While glass is preferred, the instant bottle can form multi-chamber, plastic containers can be formed using extrusion blow molding. The container 100 may be of various sizes (e.g., 3 oz., 8 oz., 12 oz., 15 oz., 28 oz, etc.) as desired fora particular application.
The bottle can contain wine, liquor, perfume, or any liquid to be dispensed.
Further modifications and alternative embodiments of various aspects of the invention will be apparent to those skilled in the art in view of this description.

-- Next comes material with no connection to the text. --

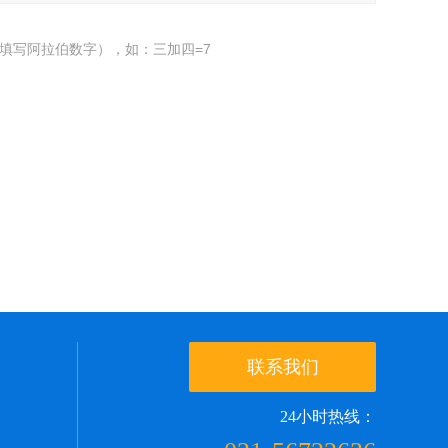
填写阿拉伯数字），如：三加四=7
联系我们
24小时热线：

Accordingly, this description is to be construed as illustrative only. The construction and arrangements, shown in the various exemplary embodiments, are illustrative only. Although only a few embodiments have been described in detail in this disclosure, many modifications are possible (e.g., variations in sizes, dimensions, structures, shapes and proportions of the various elements, values of parameters, mounting arrangements, use of materials, colors, orientations, etc.) without materially departing from the novel teachings and advantages of the subject matter described herein. Some elements shown as integrally formed may be constructed of multiple parts or elements, the position of elements may be reversed or otherwise varied, and the nature or number of discrete elements or positions may be altered or varied. The order or sequence of any process, logical algorithm, or method steps may be varied or re-sequenced according to alternative embodiments. Other substitutions, modifications, changes and omissions may also be made in the design, operating conditions and arrangement of the various exemplary embodiments without departing from the scope of the present invention.
In various exemplary embodiments, the relative dimensions, including angles, lengths and radii, as shown in the Figures are to scale. Actual measurements of the Figures will disclose relative dimensions, angles and proportions of the various exemplary embodiments. Various exemplary embodiments extend to various ranges around the absolute and relative dimensions, angles and proportions that may be determined from the Figures. Various exemplary embodiments include any combination of one or more relative dimensions or angles that may be determined from the Figures. Further, actual dimensions not expressly set out in this description can be determined by using the ratios of dimensions measured in the Figures in combination with the express dimensions set out in this description.